Our investment in children and families also makes us somewhat different from those churches formed around corporate missions to the poor. We have given much time and seen it as mission to provide a Christian Sunday school and other activities for our children, and so we have attracted families to our church more readily perhaps than have our sister churches. However, our isolation here is, I think, partly of our own choosing. We have not reached out to our brother and sister churches as we might have. You could say, "nor have they reached out to us", and I think that is true.
Partly we are all so busy doing what we think is God’s work in the world. But I would appreciate hearing occasionally from these churches on Sunday mornings–having some one of them bring us the word. How are they doing? What are their problems? Can we be of help to one another? Sometimes I hear among us unkind gossip about people from our sister churches, and I think that diminishes us as well as them. I’m not just talking about you out there. I’ve done it too. I think for some of us it is based on not knowing one another well. But it sets up a we-they dynamic, and that’s not good.

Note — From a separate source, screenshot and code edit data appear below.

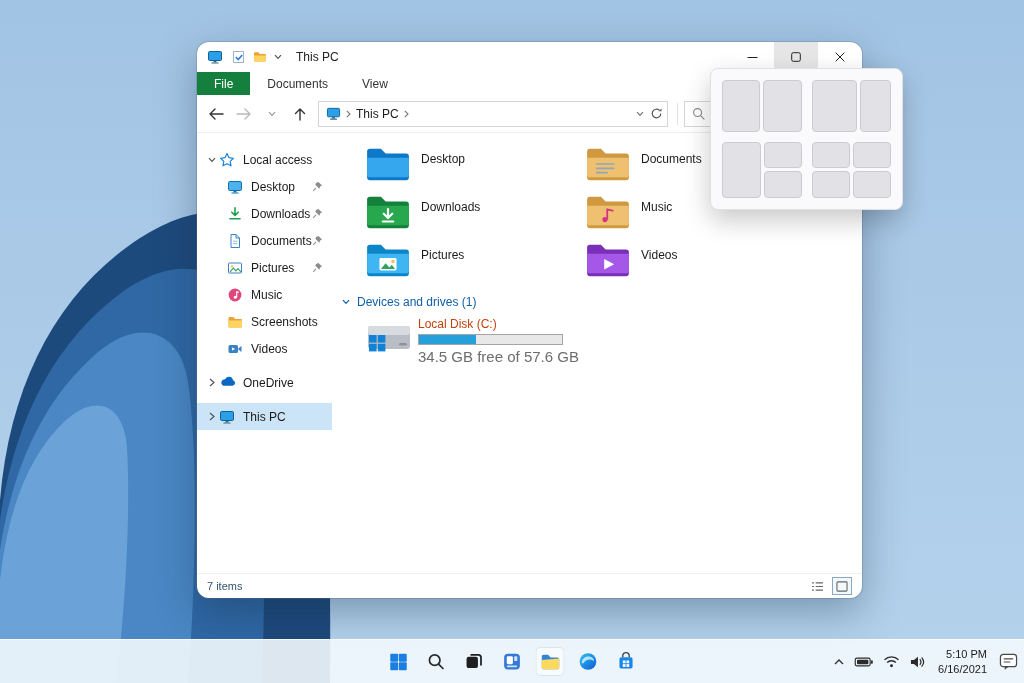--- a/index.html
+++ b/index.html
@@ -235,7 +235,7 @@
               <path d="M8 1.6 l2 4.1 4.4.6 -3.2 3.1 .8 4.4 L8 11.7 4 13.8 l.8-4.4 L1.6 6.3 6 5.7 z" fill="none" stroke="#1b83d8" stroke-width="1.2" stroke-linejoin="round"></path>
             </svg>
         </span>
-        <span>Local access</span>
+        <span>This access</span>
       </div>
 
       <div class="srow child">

I hope that when we leave here, we will leave in kindness and goodwill. Being a tenant has taught us a lot about sharing space. I wish we had been able to do more things together with the ecumenical service, like share the seating arrangements on Sunday mornings, and the altar preparations. It is a lot of work to change all of this between services. There is a separateness about our two services that feels less than ideal. Having the same roots, we are different. I cannot see the dolls, art in progress, and homemade paper goods that find their way onto our altar on the altar of the ecumenical service.
Growing as a church, we shall keep some of our C. of S. traditions and re-make others, just as we have been doing and as our sister churches are doing. I hope we shall keep the concept of call that means so much, the disciplines of time, money, prayer, and mission that keep us strong. And we are all grateful to our forebears for wellspring and Dayspring, our retreat center, where we spend silent weekends in prayer and contemplation.
I am perplexed by the problem of growth. Large numbers delight many churches, but I think the benefits of smallness are many. Yet we are called to spread the word, as in our Ephesians scripture this week, to tell others of the hope that is within us. How do we do that and still remain vital, alive? What is the Holy Spirit saying?
We are a strong church. We experience a lot of joy just in being together. We are welcoming to strangers. We are serious about the missions we engage in –strong in our school of Christian living, our Sunday worship, and our children’s program. Our three leaders are so faithful and efficient that I, for one, take them for granted when I should thank God for them daily.
However, I think we could grow by listening more deeply to the winds of the spirit, sitting silently in prayer much more than we do. Prayer is a strong part of our heritage in the Church of the Saviour. Back in the ’50s and 60s I remember prayer vigils here in this chapel where persons, taking turns, would pray about a decision or an ill member for a full hour so that prayer was going on for 24 hours a day for several days. But the times are different now. Then you could leave the church open, and the prayers were responsible for one another’s coming and going. Also, there were not so many of us working long hours at stressful jobs. I never did a 2 A. M., but I was in awe of those who did. As we rest in the wilderness and wait for the next sign, let us keep our spirits open and tuned to the mysterious Holy One, who speaks to us individually, and as a church.